Извлеките из предоставленного отрывка дословный фрагмент, который начинается с места со словами «И вот ты спускаешься» и обрывается сразу после слов «скрип бамбуковых стволов.».

> _ПРЕДОСТАВЛЕННЫЙ ОТРЫВОК_:
━━━━━━━━━━

И вот ты спускаешься с горы. Там, внизу, - маленькая горная долина, в которой приютились желто-зеленые поля. Вдоль ручья по приподнятой над рисовыми болотцами стежке ты пойдешь по ним, кивая ранним крестьянам, недоуменно и сонно глядящим тебе в след. Кто-то в отдалении палит хлопушки, отмечая какой-то свой праздник, и этот неосторожный грохот, внезапный и резкий, почему-то не нарушает царящей вокруг гармонии. Он так же естественен и хорош, как туман и бамбуковый лес, как пение птиц и голоса в поле, как плачь ребенка и скрип бамбуковых стволов.
Пройдя мимо старинной, поросшей лишайником беседки, иероглифы на которой ты переведешь для себя как «ворота воды», миновав миниатюрную плотину на горной речке, ты войдешь в еще одну деревню. Она совсем старая и далекая, поблизости нет больших дорог, а до ближайшей станции общественного транспорта – километры. Время здесь потеряло смысл столетия назад, так что осколки современности – редкие новые дома и машины – смотрятся тут чужими и странными. Даже отголоски недавнего прошлого – облупившиеся гигантские звезды на домах и выцветшие речевки времен Культурной Революции – кажутся пришельцами из иного мира. В деревне царит аромат очень далеких эпох, душный и сладкий, кружащий голову и замедляющий шаг. Как и во всех древних деревнях Китая, постройки сгруппированы в этом селении вокруг русла речки, текущей через деревню насквозь. Вода струится под камнями мостовой, под крохотными мостами, под приподнятыми над землею полами домов. В речке люди стирают вещи, набирают из нее воду, моют овощи и моются сами. Южный Китай – это царство воды. Даже сами люди здесь имеют в своих очертаниях нечто неуловимо-земноводное и, в то же время, странно-притягательное. Их местная речь изобилует шипящими, она приглушенно-неразборчива и оттого так похожа на змеиный шепот. Но местные так же добры к тебе, как и всегда.
Ты будешь бродить по дворам, протискиваясь между отсыревших древних стен. Все дома покрыты побелкой, но время, дожди и туманы оставили на ней свой пепельный узор плесени и лишайника, и стены домов превратились в лист бумаги, на котором сама природа по своей прихоти рисует живой тушью фантастические картины из облачных и туманных миров, как будто всё окружающее уже не имеет отношения к земной реальности и относится к черно-белому фантастическому сну планеты Венеры, где в зарослях непроходимых джунглей льют бесконечные дожди. Между Венерой и Марсом вращается вокруг Солнца наша маленькая Земля, в постоянном натяжении между любовью и войной, и Китай находится в притяжении Венеры.

━━━━━━━━━━

> _ИЗВЛЕЧЁННЫЙ МАТЕРИАЛ_:
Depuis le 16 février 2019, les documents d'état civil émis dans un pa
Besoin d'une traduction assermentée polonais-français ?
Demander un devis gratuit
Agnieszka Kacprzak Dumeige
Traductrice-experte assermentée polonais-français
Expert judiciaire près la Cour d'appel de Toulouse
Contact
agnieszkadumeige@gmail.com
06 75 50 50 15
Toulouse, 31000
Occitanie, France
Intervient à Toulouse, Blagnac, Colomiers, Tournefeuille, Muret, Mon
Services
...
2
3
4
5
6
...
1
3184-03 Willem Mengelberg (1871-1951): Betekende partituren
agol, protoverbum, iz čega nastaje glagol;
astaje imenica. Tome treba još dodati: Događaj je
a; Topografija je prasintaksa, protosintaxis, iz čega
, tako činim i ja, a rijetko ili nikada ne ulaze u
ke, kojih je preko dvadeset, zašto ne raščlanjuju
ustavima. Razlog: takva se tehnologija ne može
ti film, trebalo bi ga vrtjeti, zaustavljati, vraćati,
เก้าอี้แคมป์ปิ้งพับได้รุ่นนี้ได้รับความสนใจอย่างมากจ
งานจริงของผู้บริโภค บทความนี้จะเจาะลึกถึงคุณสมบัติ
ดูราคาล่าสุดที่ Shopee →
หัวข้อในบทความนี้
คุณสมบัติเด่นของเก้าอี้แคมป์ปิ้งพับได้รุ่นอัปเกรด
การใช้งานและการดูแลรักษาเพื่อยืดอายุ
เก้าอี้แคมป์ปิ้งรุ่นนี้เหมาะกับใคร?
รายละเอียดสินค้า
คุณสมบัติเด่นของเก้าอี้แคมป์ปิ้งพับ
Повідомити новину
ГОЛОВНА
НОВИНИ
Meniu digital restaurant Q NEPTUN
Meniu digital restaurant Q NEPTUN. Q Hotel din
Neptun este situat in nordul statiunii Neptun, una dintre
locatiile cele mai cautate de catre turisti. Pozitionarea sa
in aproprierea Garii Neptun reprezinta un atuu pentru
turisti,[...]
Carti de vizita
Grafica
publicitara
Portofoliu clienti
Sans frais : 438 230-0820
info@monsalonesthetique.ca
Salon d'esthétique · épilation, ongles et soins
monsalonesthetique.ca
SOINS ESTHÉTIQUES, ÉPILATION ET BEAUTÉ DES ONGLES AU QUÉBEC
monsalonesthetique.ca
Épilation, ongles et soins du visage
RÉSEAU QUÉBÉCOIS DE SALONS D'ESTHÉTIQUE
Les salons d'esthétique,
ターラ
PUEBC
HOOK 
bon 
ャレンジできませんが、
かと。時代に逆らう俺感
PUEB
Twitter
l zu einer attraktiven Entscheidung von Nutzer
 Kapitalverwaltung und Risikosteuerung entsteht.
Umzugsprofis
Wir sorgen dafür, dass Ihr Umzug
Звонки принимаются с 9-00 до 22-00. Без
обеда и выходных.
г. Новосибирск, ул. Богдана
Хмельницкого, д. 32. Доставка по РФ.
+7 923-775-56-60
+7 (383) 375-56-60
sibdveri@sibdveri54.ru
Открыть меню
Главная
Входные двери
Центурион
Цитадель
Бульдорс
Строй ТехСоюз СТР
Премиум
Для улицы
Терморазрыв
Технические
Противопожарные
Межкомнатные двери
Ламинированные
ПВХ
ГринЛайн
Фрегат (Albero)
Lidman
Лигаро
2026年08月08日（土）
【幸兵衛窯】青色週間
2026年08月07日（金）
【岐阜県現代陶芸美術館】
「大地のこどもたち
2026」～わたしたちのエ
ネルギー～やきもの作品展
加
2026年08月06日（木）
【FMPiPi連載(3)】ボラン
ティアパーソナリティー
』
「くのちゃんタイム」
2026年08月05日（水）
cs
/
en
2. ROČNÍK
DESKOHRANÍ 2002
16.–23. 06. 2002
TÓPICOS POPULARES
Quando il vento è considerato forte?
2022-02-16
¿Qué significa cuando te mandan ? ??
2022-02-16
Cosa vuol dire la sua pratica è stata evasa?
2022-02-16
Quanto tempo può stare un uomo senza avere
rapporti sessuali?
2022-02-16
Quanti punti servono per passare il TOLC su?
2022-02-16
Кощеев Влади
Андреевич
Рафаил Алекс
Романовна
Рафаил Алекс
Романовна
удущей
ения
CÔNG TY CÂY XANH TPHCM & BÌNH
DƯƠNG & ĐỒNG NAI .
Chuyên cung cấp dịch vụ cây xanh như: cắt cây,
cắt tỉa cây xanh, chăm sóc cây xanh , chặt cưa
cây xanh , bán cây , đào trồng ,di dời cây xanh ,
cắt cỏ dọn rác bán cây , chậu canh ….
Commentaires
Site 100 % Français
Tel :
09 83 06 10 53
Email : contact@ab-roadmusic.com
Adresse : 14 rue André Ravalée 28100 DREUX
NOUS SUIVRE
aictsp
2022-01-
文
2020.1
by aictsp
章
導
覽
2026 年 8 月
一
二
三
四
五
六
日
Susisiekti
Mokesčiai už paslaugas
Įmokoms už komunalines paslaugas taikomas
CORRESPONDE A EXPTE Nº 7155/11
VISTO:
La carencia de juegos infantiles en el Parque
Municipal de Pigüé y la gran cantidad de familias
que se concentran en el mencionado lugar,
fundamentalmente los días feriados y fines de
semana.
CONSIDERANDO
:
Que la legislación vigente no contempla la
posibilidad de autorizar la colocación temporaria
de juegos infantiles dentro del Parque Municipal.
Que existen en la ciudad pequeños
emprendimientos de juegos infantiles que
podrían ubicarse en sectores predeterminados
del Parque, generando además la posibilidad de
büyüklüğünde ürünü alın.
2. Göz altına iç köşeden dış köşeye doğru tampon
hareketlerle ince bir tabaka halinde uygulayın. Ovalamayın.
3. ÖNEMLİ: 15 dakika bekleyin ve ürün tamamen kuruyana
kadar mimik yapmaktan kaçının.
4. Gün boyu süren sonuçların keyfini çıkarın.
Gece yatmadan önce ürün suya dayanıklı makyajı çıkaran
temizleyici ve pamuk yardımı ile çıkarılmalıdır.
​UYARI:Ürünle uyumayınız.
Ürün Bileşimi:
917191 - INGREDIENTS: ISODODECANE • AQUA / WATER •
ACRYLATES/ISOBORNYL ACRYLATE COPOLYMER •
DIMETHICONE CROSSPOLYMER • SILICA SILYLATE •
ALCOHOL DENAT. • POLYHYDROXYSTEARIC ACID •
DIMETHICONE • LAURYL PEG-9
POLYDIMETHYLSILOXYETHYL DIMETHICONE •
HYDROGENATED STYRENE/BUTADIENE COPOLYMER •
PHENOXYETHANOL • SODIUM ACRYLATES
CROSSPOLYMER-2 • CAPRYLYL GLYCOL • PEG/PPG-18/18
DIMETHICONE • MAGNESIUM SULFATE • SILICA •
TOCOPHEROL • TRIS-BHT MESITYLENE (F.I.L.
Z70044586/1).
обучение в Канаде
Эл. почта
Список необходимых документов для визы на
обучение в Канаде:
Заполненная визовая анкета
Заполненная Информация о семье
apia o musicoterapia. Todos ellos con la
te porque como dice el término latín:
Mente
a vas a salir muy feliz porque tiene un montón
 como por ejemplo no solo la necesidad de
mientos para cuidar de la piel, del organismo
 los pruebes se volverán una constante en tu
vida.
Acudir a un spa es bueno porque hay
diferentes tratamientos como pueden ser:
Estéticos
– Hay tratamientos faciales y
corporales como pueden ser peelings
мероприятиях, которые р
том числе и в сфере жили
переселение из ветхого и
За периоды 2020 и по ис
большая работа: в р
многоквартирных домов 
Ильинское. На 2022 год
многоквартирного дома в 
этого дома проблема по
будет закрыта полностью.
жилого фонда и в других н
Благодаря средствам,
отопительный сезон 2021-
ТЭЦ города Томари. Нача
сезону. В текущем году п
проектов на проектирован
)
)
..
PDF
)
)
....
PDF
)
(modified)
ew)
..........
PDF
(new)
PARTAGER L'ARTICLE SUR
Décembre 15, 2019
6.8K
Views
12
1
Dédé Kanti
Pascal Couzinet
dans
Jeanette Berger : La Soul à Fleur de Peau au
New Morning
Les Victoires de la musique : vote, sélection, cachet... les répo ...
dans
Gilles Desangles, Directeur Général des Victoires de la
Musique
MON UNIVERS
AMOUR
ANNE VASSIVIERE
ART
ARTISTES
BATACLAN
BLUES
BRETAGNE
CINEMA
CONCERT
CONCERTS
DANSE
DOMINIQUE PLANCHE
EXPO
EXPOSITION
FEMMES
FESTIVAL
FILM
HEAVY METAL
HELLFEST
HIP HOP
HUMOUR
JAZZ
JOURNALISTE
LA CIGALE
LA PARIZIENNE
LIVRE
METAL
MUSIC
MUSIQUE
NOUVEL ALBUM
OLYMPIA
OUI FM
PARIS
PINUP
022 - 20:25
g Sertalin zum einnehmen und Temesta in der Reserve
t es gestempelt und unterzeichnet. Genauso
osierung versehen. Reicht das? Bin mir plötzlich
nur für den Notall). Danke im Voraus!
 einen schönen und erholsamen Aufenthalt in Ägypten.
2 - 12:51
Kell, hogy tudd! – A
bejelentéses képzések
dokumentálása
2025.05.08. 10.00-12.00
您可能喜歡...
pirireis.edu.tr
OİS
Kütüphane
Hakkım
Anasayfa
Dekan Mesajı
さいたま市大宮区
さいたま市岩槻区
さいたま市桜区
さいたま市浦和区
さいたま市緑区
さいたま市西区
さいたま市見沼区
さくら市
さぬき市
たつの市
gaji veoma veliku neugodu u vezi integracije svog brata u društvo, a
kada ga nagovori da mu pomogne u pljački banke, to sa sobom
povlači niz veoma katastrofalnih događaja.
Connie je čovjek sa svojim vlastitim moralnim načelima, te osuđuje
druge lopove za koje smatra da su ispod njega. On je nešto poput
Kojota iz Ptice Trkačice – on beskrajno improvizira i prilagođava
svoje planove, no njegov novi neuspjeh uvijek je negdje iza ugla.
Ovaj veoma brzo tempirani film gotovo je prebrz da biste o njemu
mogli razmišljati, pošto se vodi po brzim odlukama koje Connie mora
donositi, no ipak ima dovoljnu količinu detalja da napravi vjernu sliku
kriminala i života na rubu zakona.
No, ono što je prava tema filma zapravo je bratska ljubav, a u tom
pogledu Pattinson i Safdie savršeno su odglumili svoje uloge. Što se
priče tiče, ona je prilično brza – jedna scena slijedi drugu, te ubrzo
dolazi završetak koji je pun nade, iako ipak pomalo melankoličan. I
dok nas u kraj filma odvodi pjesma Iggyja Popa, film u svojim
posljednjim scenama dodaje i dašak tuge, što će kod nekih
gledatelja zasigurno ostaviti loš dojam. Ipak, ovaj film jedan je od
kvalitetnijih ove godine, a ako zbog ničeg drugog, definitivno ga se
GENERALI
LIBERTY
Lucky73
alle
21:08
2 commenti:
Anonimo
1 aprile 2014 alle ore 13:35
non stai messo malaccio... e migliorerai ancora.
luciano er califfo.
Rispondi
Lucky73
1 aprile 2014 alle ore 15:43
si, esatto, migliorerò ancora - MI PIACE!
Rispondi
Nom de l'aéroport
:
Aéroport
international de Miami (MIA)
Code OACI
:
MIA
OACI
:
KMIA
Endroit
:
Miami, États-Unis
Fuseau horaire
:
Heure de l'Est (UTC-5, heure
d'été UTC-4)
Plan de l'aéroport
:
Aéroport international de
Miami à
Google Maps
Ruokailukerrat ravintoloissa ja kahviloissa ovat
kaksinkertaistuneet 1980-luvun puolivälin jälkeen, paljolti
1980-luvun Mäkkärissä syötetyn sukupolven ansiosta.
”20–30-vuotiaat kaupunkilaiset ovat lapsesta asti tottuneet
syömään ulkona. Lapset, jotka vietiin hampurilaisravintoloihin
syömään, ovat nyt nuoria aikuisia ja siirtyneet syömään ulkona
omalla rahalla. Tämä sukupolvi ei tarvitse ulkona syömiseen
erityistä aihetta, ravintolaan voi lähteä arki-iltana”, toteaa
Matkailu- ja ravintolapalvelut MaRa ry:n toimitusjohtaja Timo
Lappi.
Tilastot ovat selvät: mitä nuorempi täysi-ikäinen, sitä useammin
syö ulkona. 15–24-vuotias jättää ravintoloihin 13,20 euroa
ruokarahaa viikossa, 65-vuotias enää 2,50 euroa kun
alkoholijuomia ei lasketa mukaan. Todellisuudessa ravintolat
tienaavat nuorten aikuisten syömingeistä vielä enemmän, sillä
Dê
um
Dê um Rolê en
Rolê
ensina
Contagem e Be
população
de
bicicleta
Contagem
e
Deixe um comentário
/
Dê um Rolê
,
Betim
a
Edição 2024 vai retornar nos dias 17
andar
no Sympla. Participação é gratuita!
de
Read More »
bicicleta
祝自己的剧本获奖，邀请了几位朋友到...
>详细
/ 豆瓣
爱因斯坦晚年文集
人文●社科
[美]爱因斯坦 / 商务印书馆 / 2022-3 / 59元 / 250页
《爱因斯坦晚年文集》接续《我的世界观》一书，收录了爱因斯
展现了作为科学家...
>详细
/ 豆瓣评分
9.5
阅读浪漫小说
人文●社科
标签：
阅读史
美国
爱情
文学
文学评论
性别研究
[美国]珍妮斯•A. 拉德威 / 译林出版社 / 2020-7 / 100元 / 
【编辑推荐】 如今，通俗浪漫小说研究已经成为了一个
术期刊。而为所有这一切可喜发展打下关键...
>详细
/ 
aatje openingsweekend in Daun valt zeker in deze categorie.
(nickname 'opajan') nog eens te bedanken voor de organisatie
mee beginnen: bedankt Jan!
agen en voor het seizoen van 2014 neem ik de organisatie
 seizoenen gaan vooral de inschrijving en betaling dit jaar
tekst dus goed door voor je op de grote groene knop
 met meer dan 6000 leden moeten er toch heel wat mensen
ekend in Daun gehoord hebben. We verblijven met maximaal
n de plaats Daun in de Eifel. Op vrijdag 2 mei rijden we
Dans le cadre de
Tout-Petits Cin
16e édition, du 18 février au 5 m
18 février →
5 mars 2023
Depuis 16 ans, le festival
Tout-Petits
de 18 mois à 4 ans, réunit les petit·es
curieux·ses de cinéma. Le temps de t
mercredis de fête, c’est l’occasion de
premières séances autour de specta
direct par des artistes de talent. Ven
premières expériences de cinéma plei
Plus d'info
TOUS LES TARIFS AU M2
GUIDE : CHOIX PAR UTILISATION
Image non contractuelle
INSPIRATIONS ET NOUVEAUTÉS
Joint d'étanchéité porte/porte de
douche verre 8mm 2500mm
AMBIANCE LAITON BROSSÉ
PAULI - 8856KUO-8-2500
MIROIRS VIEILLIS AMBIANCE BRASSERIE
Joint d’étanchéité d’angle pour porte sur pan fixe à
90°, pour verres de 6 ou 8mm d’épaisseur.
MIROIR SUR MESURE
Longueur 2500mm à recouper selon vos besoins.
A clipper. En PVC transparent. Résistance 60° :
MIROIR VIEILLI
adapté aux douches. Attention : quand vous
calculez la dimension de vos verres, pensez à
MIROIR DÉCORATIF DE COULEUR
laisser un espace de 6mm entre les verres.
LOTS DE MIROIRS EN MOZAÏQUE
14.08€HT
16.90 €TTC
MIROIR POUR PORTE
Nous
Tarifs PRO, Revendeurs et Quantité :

━━━━━━━━━━

> _ПОЛЕ ОТВЕТА_:
И вот ты спускаешься с горы. Там, внизу, - маленькая горная долина, в которой приютились желто-зеленые поля. Вдоль ручья по приподнятой над рисовыми болотцами стежке ты пойдешь по ним, кивая ранним крестьянам, недоуменно и сонно глядящим тебе в след. Кто-то в отдалении палит хлопушки, отмечая какой-то свой праздник, и этот неосторожный грохот, внезапный и резкий, почему-то не нарушает царящей вокруг гармонии. Он так же естественен и хорош, как туман и бамбуковый лес, как пение птиц и голоса в поле, как плачь ребенка и скрип бамбуковых стволов.